Charity leaned forward to try to get a better look at the guy who had so completely captured her roommate’s attention. He projected lazy boredom in a stylized sort of way, as if he’d rolled out of bed, taken a shower, primped, and then used gel and hairspray to emulate the look of someone who’d rolled out of bed. But it was clear from the ripped jeans, raven stubble, and tight white shirt that he was definitely going for a badass vibe. James Dean of the modern age.

If he’d wandered through Charity’s neighborhood growing up, he’d have gotten his wallet and his shoes stolen.

“I take back what I said earlier,” she said, her mouth twisting in distaste. “I don’t like anything this guy is selling.”

Samantha leaned back in her seat, and her boobs popped, cut through with the seatbelt. She didn’t seem to notice.

“He’s a junior, I think.” She eye-goosed him. “Or maybe a sophomore. He is the available bachelor. Well, you know, if you like the dangerous type…”

She said it like she might’ve said, “If you like gold…”

“What sort of danger? Does his dad’s secretary wave a sharp pen around?”

Sam tsked. “He carries a gun for one, smarty, and so do his friends. For two, he’s in a gang. He’s the leader.”

“A gang?” Charity couldn’t help the disbelieving smirk.

She’d seen gang members. Guys so hard their eyes screamed murderer from twenty yards away. Brutal killers with the smarts to stay out of jail. They’d gun down a kid to get even on a drug score.

This guy was not in a gang.

Except…

Her gaze frisked the crew as they drew closer. There weren’t any telltale bulges in the usual places street thugs hid weapons, at least none she could see in the dim light, but the way these guys (and one girl) held themselves, with their shoulders pointed her way, loose and easy, their posture screaming readiness, it was clear they could handle themselves. There’d be one helluva tussle if she met one of them in a dark alley.

Or a dark, one-lane road deep in the trees…

“We should keep going, probably,” Charity said.

Samantha stopped just before the rear end of the Range Rover and rolled down her window, her chest still pushed out prominently, which looked really awkward in the car.

“This is the opposite of what I said you should do,” Charity murmured.

“Hey,” Samantha said as Devon straightened up.

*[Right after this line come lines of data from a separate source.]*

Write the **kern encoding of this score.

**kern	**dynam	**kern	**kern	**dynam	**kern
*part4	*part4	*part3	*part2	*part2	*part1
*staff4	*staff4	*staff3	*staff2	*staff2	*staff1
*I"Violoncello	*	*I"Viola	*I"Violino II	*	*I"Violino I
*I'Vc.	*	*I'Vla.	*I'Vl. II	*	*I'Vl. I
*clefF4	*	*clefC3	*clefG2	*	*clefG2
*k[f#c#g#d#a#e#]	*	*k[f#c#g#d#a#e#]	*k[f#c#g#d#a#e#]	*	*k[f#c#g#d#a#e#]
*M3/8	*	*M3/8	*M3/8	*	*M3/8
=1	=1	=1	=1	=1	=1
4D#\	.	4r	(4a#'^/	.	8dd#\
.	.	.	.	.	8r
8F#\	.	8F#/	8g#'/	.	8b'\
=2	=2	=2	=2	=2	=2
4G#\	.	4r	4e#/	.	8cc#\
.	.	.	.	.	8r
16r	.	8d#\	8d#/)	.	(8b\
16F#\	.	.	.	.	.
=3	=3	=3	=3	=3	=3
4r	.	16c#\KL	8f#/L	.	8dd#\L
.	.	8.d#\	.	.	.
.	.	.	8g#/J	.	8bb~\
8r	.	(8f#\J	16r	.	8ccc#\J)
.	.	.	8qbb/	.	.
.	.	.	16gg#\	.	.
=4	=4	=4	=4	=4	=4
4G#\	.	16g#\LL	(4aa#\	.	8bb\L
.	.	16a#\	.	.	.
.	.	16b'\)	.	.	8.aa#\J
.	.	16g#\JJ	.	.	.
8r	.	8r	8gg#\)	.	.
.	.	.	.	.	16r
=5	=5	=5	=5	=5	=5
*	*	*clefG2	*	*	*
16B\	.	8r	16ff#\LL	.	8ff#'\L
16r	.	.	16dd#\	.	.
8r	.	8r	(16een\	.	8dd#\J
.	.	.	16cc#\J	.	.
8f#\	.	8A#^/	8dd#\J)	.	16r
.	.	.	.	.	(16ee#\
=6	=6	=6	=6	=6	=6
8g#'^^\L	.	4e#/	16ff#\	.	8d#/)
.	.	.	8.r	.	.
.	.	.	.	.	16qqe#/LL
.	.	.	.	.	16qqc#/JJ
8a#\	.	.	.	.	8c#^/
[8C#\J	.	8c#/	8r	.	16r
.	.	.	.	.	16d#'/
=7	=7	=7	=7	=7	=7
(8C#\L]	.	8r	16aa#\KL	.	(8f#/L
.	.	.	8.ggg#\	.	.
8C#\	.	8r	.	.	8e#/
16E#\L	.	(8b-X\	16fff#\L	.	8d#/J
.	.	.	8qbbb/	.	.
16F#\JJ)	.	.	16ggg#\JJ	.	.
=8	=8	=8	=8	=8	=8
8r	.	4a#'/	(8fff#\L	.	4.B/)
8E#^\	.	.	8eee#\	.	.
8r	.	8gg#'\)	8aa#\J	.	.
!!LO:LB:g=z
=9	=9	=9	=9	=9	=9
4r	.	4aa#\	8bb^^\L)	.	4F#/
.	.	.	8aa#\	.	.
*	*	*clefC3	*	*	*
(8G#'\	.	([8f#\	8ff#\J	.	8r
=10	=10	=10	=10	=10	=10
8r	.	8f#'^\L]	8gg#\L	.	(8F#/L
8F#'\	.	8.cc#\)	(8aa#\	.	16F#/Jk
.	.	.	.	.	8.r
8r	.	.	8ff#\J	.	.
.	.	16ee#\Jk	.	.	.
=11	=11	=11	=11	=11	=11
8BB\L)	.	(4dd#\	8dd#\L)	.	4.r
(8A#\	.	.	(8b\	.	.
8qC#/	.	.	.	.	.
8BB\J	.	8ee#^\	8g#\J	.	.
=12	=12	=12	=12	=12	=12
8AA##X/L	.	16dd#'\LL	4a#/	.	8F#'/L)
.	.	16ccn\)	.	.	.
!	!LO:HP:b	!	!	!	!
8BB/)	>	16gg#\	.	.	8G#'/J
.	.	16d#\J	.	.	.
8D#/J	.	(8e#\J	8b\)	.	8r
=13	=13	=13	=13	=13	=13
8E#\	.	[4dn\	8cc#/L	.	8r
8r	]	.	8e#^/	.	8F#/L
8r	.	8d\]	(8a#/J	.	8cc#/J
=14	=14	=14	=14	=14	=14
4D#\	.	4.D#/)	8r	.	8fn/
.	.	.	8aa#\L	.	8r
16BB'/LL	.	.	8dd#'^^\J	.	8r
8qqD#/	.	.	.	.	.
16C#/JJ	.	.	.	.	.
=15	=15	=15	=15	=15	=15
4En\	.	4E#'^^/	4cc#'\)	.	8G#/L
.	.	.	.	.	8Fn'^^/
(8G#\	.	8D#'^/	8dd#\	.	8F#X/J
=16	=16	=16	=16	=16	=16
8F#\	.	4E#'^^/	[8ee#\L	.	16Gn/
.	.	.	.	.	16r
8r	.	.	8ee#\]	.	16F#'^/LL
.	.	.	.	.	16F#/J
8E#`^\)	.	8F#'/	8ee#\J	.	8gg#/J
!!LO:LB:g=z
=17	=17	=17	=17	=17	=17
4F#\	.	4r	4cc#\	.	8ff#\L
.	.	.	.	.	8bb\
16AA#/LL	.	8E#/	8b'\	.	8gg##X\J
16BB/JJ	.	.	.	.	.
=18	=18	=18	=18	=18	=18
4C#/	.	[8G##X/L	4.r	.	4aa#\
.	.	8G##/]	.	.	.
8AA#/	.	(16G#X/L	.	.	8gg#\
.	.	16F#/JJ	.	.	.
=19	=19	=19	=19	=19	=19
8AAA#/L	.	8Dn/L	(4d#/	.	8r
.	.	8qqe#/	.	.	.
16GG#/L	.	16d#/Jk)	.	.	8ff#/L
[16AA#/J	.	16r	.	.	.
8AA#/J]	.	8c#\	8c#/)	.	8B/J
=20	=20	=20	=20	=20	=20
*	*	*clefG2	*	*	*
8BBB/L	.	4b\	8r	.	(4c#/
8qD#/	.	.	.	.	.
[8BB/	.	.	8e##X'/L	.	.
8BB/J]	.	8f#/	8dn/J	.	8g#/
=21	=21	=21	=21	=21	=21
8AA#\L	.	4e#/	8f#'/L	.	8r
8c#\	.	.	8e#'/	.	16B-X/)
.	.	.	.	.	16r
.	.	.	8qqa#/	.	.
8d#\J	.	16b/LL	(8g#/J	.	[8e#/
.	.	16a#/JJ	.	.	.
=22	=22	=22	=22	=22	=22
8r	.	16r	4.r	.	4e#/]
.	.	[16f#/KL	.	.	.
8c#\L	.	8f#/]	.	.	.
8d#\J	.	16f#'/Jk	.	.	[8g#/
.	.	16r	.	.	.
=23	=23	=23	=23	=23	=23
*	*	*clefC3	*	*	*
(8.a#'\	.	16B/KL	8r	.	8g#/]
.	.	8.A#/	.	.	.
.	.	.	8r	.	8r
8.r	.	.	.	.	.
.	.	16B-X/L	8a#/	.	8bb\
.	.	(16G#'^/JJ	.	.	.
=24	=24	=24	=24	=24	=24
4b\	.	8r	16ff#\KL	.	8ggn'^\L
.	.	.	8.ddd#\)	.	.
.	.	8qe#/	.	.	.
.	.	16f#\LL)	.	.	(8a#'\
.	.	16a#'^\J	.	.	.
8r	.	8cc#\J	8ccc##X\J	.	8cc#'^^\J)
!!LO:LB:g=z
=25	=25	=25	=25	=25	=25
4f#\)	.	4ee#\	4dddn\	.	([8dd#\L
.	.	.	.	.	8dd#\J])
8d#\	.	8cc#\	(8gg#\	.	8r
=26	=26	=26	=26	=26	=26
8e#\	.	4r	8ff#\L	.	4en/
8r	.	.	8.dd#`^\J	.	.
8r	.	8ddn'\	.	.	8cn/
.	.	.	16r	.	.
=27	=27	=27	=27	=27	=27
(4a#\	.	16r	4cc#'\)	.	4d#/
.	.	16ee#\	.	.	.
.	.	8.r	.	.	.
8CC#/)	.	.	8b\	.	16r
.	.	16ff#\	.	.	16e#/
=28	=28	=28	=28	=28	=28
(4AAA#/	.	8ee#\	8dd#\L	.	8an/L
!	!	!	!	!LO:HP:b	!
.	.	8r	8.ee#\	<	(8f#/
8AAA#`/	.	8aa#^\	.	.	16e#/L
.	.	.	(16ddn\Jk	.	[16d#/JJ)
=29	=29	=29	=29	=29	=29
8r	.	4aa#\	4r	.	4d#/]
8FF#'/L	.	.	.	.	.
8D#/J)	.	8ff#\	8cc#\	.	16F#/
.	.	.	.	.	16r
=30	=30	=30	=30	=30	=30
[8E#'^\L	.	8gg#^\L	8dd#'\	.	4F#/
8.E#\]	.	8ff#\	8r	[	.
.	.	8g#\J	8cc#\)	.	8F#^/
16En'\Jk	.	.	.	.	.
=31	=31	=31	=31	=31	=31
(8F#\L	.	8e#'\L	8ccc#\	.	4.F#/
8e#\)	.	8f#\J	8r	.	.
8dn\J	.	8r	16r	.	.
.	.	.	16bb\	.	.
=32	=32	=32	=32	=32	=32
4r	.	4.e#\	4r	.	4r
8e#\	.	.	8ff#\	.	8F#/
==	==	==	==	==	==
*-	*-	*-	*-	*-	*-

He walked closer with a swagger born of infallible confidence. Broad shoulders sported lean muscle, and his white T-shirt stretched over a flat stomach. He stopped by the car but didn’t lean down toward Sam, something not many men would have passed up, given all the boobage on display.

“Why are you guys down here?” Samantha said in her sex-kitten voice. “Isn’t the house up there a ways?” She pointed to the private road ahead.

“It is, yeah,” he replied, sounding unimpressed. “We’re not going. I hear those parties can be pretty dangerous. You should head back.”